MATERIAL FOR THIS EXERCISE:
::::::::::

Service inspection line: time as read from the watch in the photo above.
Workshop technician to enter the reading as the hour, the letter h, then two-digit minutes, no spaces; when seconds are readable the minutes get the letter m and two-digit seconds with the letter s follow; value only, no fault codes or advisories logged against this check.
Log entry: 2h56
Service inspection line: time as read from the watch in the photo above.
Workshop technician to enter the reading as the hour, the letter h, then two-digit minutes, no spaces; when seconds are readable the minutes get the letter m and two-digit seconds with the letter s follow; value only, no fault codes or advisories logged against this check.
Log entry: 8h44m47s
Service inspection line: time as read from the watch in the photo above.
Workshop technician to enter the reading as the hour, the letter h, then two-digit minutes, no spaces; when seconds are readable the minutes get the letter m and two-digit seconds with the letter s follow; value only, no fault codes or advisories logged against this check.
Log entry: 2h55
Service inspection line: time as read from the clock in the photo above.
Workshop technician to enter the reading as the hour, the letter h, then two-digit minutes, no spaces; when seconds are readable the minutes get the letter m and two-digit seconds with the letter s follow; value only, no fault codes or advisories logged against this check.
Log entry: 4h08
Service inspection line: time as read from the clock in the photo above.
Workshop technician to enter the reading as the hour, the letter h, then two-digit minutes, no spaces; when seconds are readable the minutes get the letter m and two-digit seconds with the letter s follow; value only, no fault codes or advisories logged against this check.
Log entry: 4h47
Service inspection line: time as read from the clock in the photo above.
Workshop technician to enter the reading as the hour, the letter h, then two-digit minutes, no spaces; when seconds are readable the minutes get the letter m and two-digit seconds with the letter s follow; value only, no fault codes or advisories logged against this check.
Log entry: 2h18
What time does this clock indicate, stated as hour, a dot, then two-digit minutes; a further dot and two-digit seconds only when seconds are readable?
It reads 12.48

::::::::::

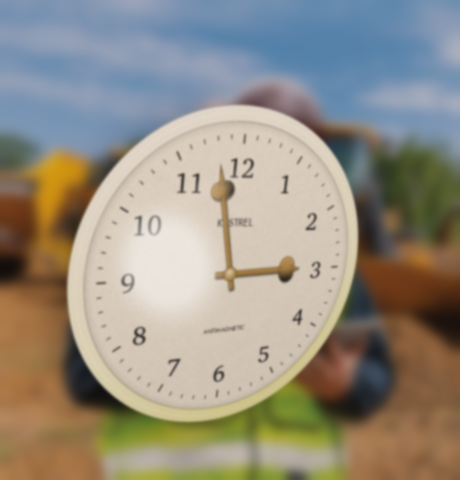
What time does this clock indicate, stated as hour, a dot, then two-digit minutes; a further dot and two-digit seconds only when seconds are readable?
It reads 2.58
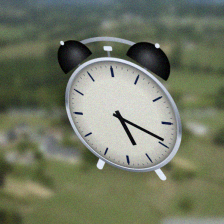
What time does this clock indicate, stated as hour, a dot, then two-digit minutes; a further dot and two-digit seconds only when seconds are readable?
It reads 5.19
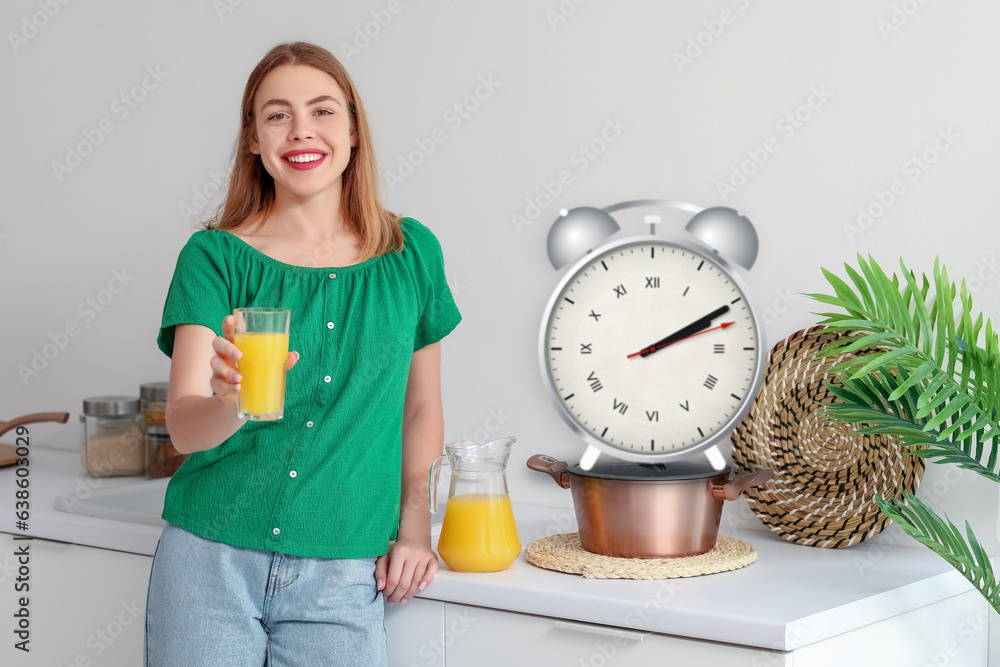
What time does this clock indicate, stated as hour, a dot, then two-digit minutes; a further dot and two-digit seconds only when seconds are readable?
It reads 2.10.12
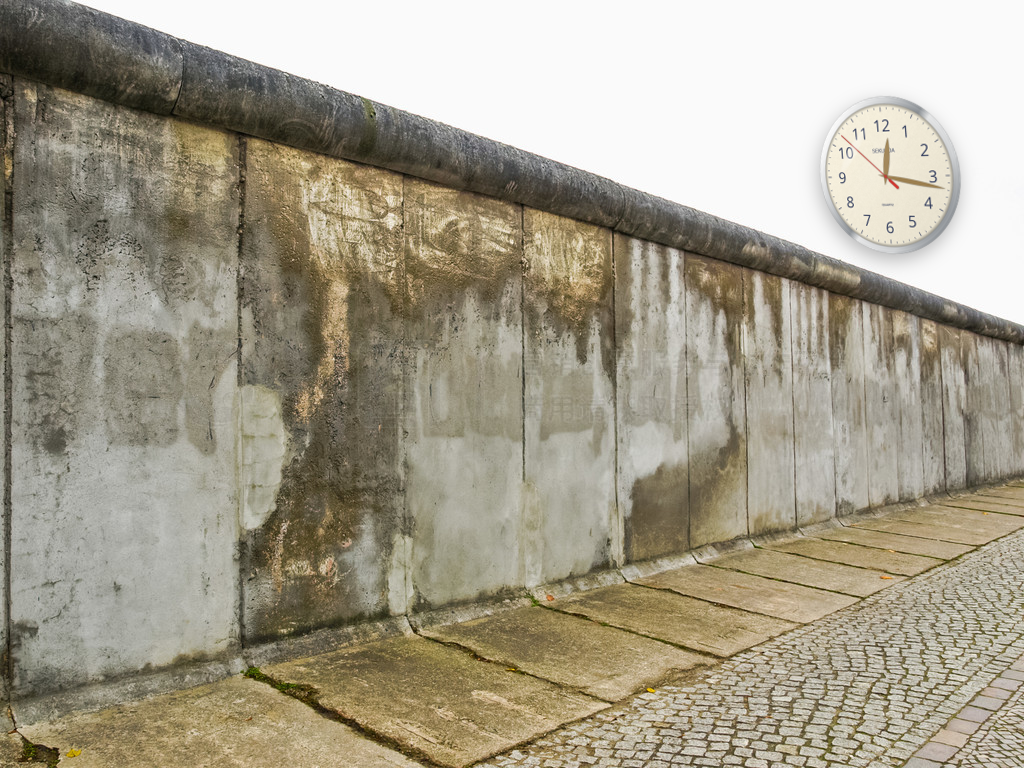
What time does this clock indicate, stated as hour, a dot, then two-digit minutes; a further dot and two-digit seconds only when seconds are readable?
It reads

::::::::::

INSTRUCTION:
Count the lines in the data above that contain the string "entry", treating uppercase and lowercase letters as different. Give only the number.

REPLY:
6